THE PROBLEM:
Reproduce the passage of the 401(k) retirement article starting at "As financial advisors, our" and ending at "is for you.", word for word.

Are You Retired and Have a 401(k)? Read This!

By | 2019, Money Moxie, Newsletter | No Comments

As financial advisors, our job is to help clients create wealth. Most people expect us to accomplish this through market investments. Although that does play an important role, advice regarding financial decisions outside of the market can often amount to significant savings and wealth creation. The topic covered here is one that has amounted to significant savings for many of our clients. If you are currently retired or are approaching retirement and have a 401(k), this article is for you.

When talking about financial planning, there are two main phases of life: the accumulation phase (pre-retirement) and the distribution phase (post-retirement). The 401(k) is a fantastic savings vehicle for those in the accumulation phase. If you are currently working, a 401(k) is great! Employers often contribute to this type of account by way of a company match or profit-sharing because the 401(k) annual contribution limit is higher than that of other retirement accounts. Plus, paycheck deductions make saving easy.

If you are already retired, a 401(k) has some weaknesses that you should be aware of. The cost associated with these may be a lot more than you realize.

PROVIDED DATA:
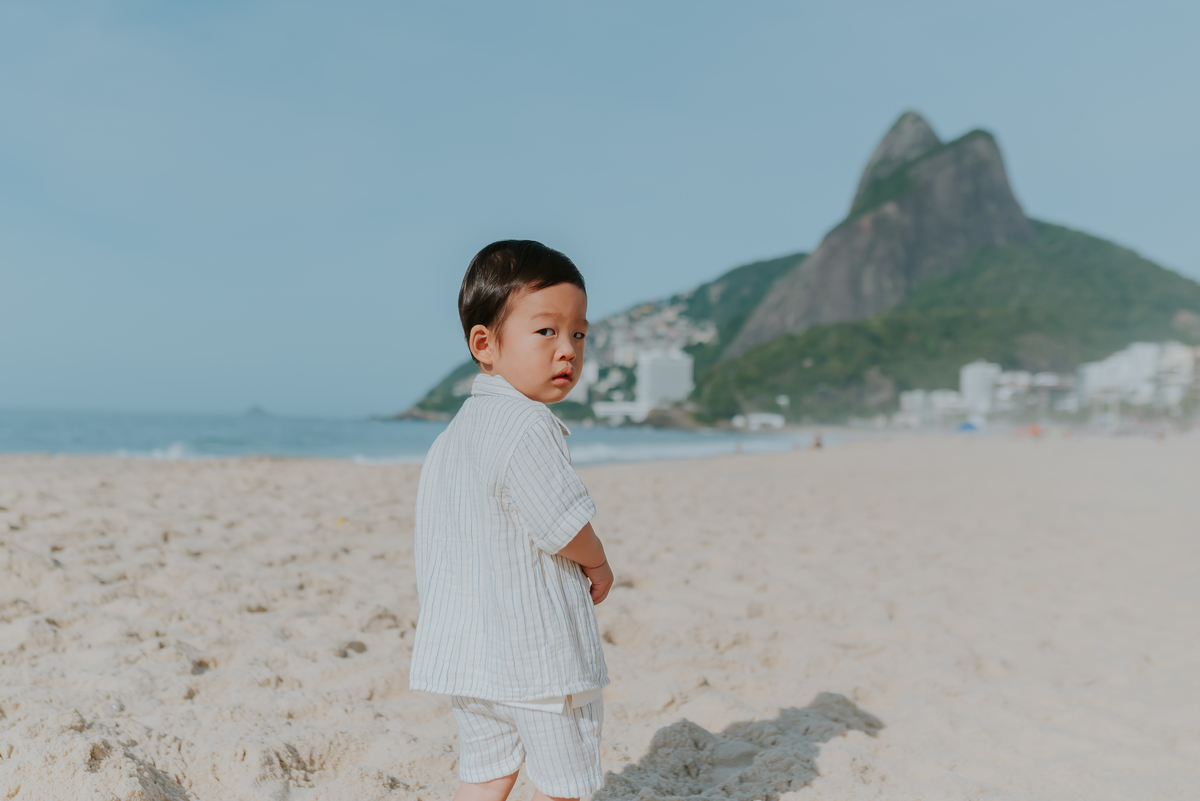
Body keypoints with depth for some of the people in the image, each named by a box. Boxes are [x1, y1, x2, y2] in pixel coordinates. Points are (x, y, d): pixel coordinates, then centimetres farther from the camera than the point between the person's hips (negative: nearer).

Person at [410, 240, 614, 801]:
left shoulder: (450, 436, 9)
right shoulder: (526, 426, -21)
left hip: (464, 653, 8)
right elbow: (568, 532, -20)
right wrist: (599, 566, 2)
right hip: (536, 657, -8)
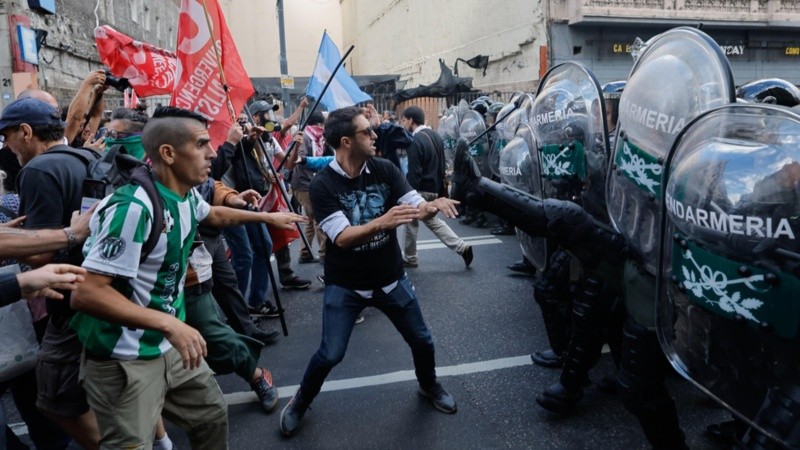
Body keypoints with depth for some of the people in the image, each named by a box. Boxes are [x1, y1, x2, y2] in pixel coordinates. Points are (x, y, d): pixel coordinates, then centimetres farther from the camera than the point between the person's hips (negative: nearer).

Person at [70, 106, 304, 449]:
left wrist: (268, 217, 29)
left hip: (170, 347, 9)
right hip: (124, 361, -8)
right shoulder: (134, 206, -28)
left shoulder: (186, 196, 0)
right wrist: (167, 322, -35)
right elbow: (85, 293, -29)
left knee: (213, 415, 20)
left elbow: (213, 215, 25)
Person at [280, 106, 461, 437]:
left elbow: (416, 207, -13)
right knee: (330, 354, -2)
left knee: (421, 340, 14)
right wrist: (381, 222, -45)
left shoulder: (385, 169, -8)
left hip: (391, 279, 4)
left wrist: (434, 204, -37)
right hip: (344, 286, -3)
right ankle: (300, 401, 27)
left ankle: (429, 386, 45)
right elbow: (342, 237, -28)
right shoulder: (322, 185, -18)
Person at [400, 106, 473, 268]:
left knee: (411, 221, 10)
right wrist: (442, 187, 20)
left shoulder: (416, 141, -20)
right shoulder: (435, 135, 8)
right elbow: (441, 165, 14)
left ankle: (409, 258, 23)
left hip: (422, 189, -8)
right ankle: (462, 247, 12)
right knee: (432, 220, 20)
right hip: (435, 188, 9)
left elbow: (414, 173, -21)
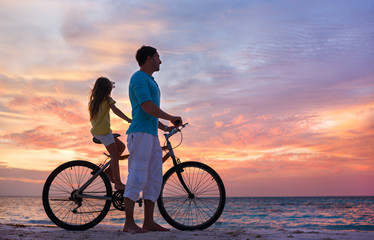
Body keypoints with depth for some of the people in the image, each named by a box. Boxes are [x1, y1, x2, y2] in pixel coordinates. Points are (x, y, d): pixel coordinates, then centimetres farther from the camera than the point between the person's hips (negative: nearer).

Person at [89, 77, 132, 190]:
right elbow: (115, 110, -20)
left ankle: (109, 170, 12)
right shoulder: (107, 99, -5)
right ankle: (118, 183, -10)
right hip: (103, 131, -8)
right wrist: (129, 120, -29)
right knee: (115, 156, -7)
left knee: (121, 146, 17)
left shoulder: (94, 100, 15)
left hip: (96, 131, 8)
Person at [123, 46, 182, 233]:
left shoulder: (150, 81, 26)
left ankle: (149, 222, 9)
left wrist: (165, 127, 25)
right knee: (137, 177, -12)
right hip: (140, 134, -10)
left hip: (152, 135, 10)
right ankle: (129, 223, -8)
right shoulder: (139, 78, -5)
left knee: (154, 179, 6)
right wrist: (171, 118, -10)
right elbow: (147, 106, -17)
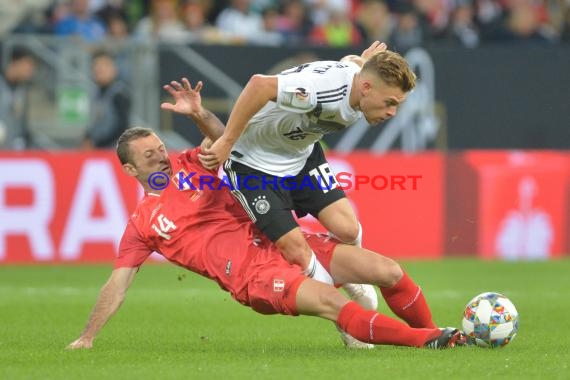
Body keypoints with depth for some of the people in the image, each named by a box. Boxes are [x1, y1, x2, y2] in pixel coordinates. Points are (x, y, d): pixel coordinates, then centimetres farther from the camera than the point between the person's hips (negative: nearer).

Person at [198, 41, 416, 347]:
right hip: (255, 161, -7)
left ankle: (348, 278, 23)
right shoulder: (325, 87, -38)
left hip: (301, 153, 7)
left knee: (347, 229, -10)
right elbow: (260, 84, -42)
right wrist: (227, 141, -37)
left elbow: (351, 61, 11)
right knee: (296, 249, -12)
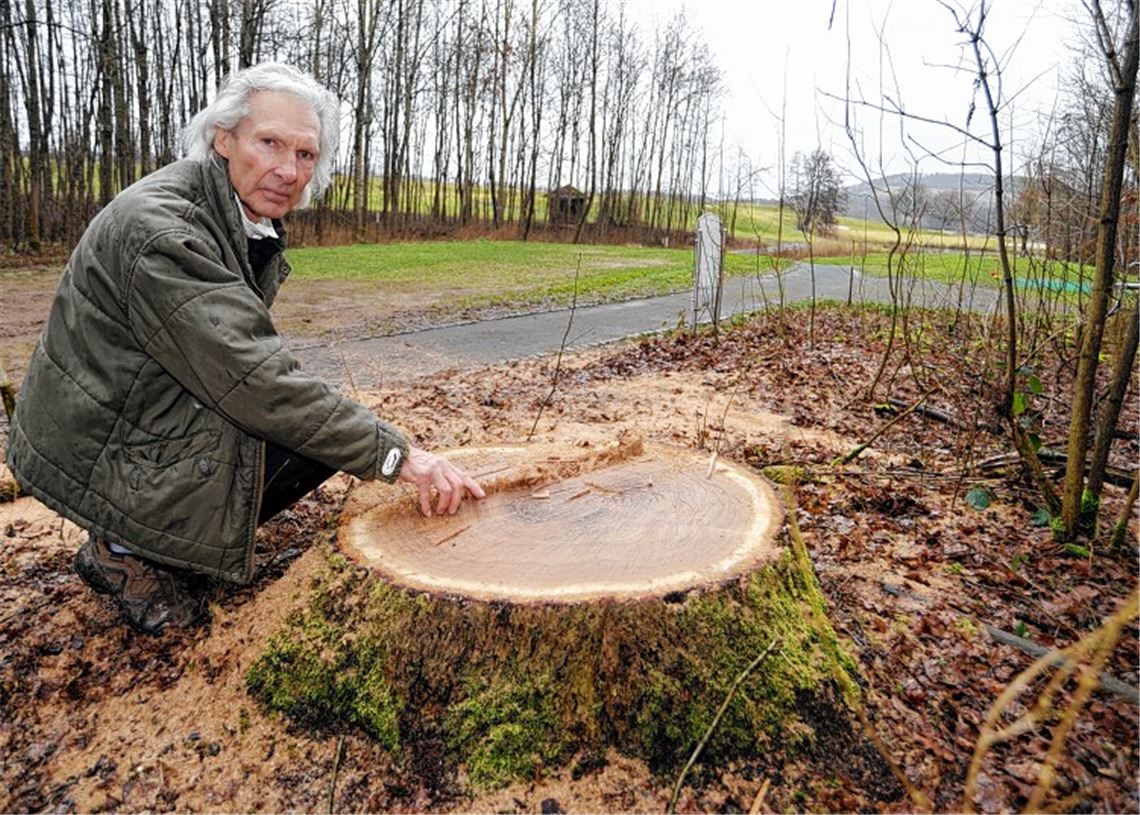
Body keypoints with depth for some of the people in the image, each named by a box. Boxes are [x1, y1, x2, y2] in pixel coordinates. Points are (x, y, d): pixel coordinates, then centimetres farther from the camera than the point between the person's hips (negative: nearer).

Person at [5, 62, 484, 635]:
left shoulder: (260, 226, 2)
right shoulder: (159, 229, -26)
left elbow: (238, 359, 8)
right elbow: (253, 381, -31)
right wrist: (397, 455, -30)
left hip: (155, 413, 9)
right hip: (94, 451, -9)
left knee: (319, 423, -2)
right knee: (314, 439, -22)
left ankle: (151, 540, 9)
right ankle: (126, 550, -3)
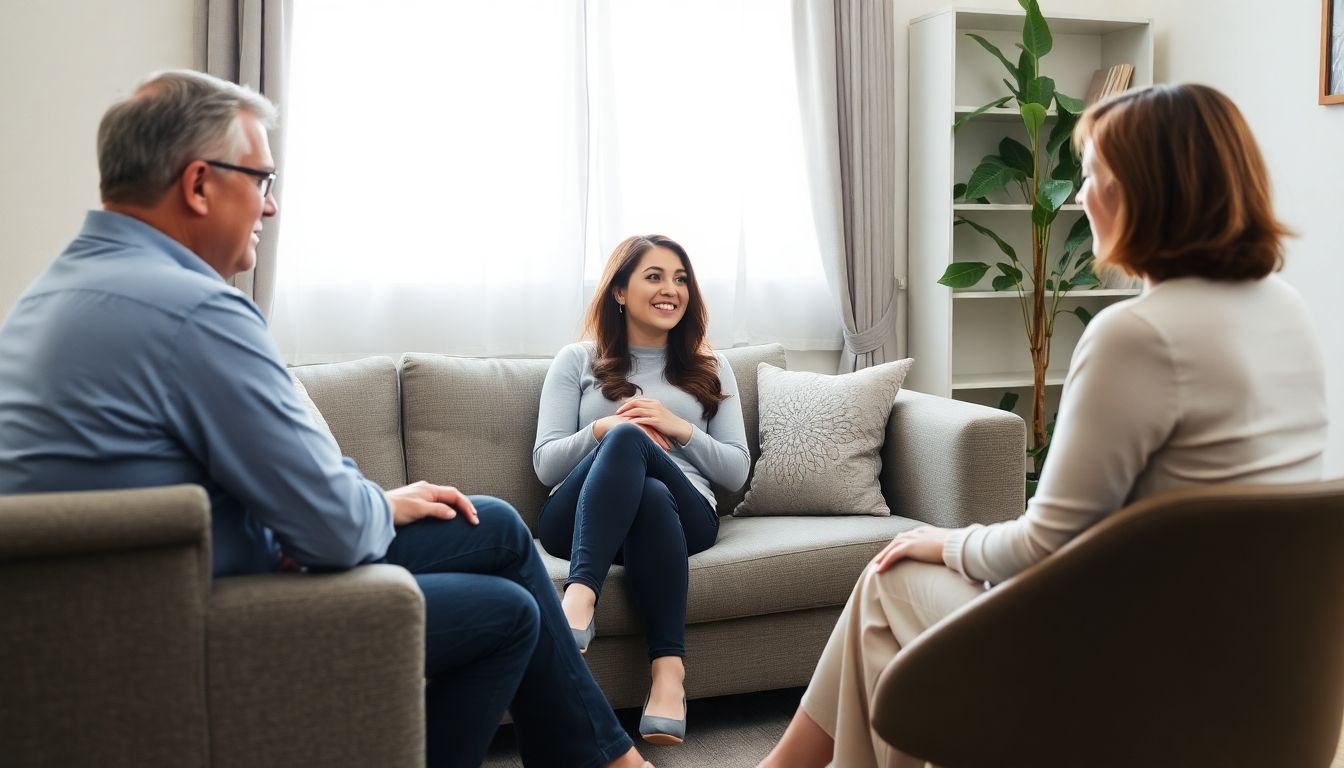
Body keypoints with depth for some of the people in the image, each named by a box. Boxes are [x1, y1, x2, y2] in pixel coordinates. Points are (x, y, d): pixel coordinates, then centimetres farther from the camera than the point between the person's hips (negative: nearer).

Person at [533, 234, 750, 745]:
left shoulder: (711, 370, 20)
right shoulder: (577, 362, 16)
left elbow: (737, 472, 11)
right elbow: (545, 464, 6)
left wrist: (682, 429, -5)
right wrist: (603, 429, -11)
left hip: (682, 513, 1)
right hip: (581, 517, -1)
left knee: (651, 495, -37)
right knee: (625, 438, -34)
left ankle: (668, 670, -46)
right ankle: (579, 602, -49)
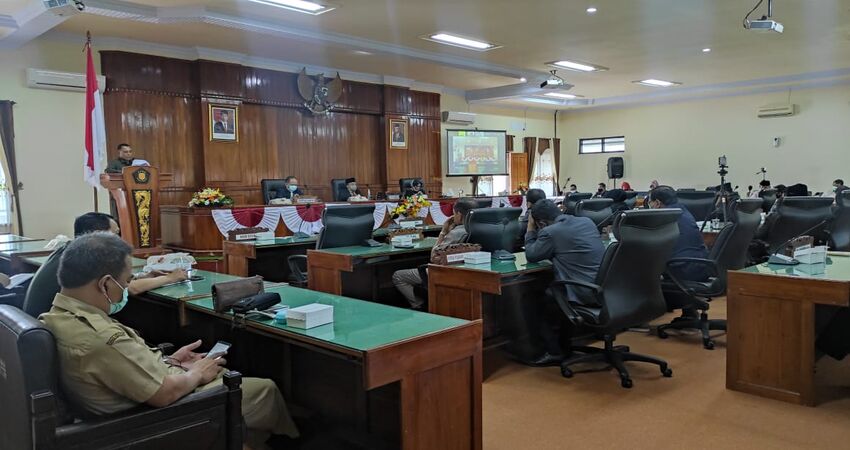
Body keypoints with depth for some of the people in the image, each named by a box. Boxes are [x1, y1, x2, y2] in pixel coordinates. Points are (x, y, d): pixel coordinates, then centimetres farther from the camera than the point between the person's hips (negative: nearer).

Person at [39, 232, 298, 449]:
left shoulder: (62, 315, -6)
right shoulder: (102, 338, -37)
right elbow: (165, 393, -30)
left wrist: (169, 360, 6)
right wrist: (196, 374, -10)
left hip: (130, 401, 9)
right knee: (266, 389, 9)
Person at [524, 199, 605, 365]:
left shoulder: (550, 232, -12)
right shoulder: (587, 221, 11)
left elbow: (531, 256, 3)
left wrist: (530, 230, 15)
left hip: (585, 294, -8)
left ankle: (554, 352, 11)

ANSWER BELOW:
As financial advisors, our job is to help clients create wealth. Most people expect us to accomplish this through market investments. Although that does play an important role, advice regarding financial decisions outside of the market can often amount to significant savings and wealth creation. The topic covered here is one that has amounted to significant savings for many of our clients. If you are currently retired or are approaching retirement and have a 401(k), this article is for you.